**Work required**
Wherever the line with "The product is" sits in the listing below, transcribe from it up to and including the line with "Interior or exterior use", exactly, and leave the remaining lines out.

**Material provided**
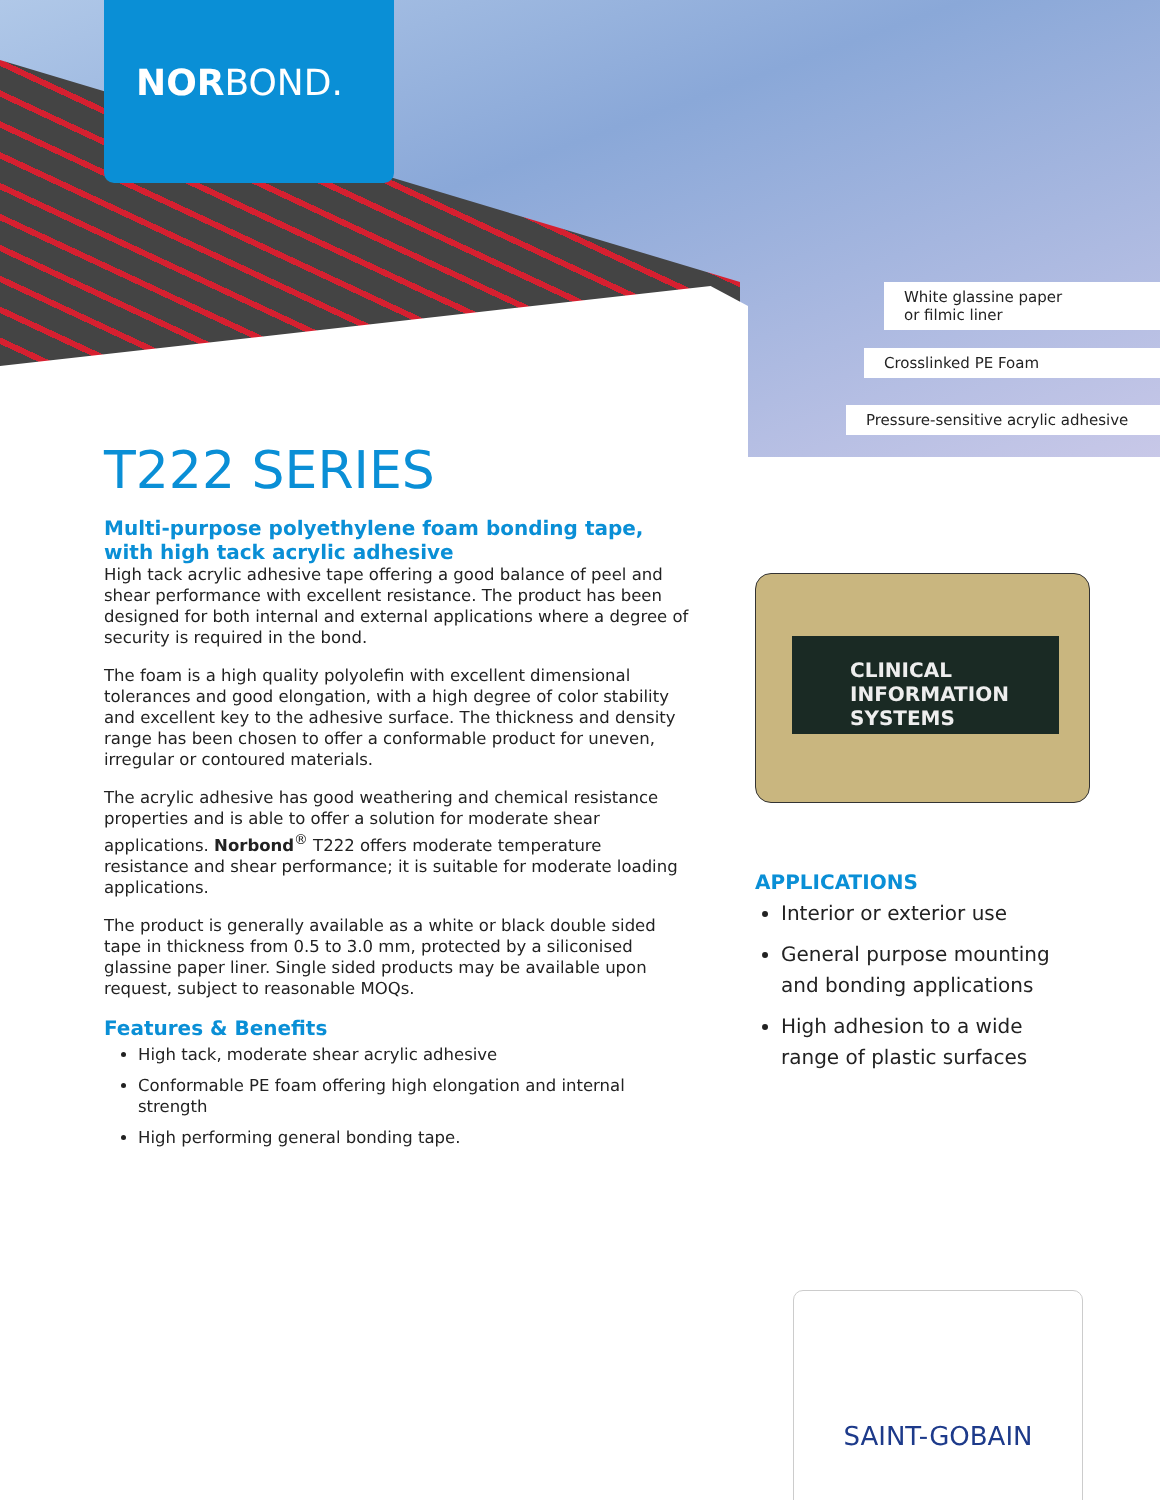NORBOND.
White glassine paper
or filmic liner
Crosslinked PE Foam
Pressure-sensitive acrylic adhesive
T222 SERIES
Multi-purpose polyethylene foam bonding tape, with high tack acrylic adhesive
High tack acrylic adhesive tape offering a good balance of peel and shear performance with excellent resistance. The product has been designed for both internal and external applications where a degree of security is required in the bond.
The foam is a high quality polyolefin with excellent dimensional tolerances and good elongation, with a high degree of color stability and excellent key to the adhesive surface. The thickness and density range has been chosen to offer a conformable product for uneven, irregular or contoured materials.
The acrylic adhesive has good weathering and chemical resistance properties and is able to offer a solution for moderate shear applications. Norbond<sup>®</sup> T222 offers moderate temperature resistance and shear performance; it is suitable for moderate loading applications.
The product is generally available as a white or black double sided tape in thickness from 0.5 to 3.0 mm, protected by a siliconised glassine paper liner. Single sided products may be available upon request, subject to reasonable MOQs.
Features & Benefits
High tack, moderate shear acrylic adhesive
Conformable PE foam offering high elongation and internal strength
High performing general bonding tape.
CLINICAL INFORMATION
SYSTEMS
APPLICATIONS
Interior or exterior use
General purpose mounting and bonding applications
High adhesion to a wide range of plastic surfaces
SAINT-GOBAIN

**The completed task**
The product is generally available as a white or black double sided tape in thickness from 0.5 to 3.0 mm, protected by a siliconised glassine paper liner. Single sided products may be available upon request, subject to reasonable MOQs.
Features & Benefits
High tack, moderate shear acrylic adhesive
Conformable PE foam offering high elongation and internal strength
High performing general bonding tape.
CLINICAL INFORMATION
SYSTEMS
APPLICATIONS
Interior or exterior use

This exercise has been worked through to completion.